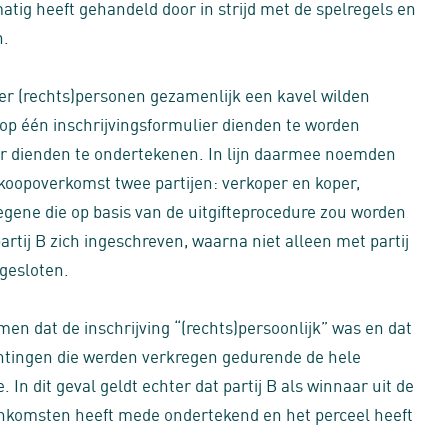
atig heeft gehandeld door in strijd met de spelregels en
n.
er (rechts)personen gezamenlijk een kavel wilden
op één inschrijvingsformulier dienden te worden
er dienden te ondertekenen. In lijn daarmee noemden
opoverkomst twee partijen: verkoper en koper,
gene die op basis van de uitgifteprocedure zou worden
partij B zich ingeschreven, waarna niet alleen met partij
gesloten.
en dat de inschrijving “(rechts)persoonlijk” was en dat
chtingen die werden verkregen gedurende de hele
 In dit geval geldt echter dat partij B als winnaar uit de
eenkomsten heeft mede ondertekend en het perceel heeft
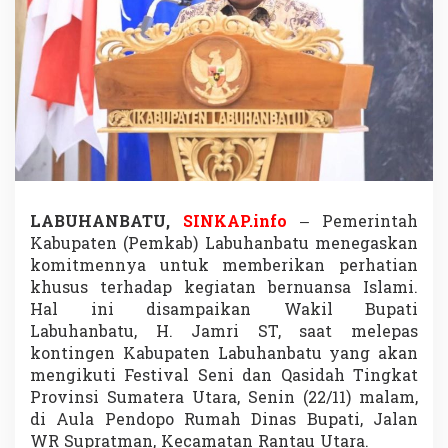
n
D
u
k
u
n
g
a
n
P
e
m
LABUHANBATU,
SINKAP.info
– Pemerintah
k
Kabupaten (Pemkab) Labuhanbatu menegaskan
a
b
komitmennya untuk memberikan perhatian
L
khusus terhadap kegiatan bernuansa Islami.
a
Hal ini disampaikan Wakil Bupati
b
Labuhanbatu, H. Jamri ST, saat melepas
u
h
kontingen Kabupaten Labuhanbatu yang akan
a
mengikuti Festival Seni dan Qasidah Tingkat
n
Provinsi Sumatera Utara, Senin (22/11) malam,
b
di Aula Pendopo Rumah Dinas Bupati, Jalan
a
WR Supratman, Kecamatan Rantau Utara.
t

...

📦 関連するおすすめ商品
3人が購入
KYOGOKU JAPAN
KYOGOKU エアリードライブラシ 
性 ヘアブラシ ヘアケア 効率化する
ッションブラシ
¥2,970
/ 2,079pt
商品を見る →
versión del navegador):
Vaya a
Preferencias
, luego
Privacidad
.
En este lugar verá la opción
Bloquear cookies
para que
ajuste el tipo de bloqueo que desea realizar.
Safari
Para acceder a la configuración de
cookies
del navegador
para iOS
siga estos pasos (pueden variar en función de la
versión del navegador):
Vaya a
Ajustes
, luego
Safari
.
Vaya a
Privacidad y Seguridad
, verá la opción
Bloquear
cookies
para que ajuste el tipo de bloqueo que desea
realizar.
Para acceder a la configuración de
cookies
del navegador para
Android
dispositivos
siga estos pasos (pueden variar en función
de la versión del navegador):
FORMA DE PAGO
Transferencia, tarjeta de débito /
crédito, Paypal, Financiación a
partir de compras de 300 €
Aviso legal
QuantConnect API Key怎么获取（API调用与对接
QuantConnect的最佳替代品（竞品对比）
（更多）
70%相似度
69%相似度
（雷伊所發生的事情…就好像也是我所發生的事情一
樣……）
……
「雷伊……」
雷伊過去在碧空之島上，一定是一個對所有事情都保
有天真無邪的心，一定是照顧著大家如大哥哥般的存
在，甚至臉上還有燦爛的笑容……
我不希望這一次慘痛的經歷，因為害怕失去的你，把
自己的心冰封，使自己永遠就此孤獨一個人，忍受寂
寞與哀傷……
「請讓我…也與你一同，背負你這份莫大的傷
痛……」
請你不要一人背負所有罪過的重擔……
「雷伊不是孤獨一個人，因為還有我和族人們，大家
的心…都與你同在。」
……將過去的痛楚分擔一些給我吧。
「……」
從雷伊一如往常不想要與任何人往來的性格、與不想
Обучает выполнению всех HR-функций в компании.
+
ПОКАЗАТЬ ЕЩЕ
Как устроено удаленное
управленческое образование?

WRITTEN TASK.
Would you please copy, word for word, everything above from the line containing "Transferencia, tarjeta de débito /" down to the line containing "我不希望這一次慘痛的經歷，因為害怕失去的你，把", those two lines included?

TASK ANSWER.
Transferencia, tarjeta de débito /
crédito, Paypal, Financiación a
partir de compras de 300 €
Aviso legal
QuantConnect API Key怎么获取（API调用与对接
QuantConnect的最佳替代品（竞品对比）
（更多）
70%相似度
69%相似度
（雷伊所發生的事情…就好像也是我所發生的事情一
樣……）
……
「雷伊……」
雷伊過去在碧空之島上，一定是一個對所有事情都保
有天真無邪的心，一定是照顧著大家如大哥哥般的存
在，甚至臉上還有燦爛的笑容……
我不希望這一次慘痛的經歷，因為害怕失去的你，把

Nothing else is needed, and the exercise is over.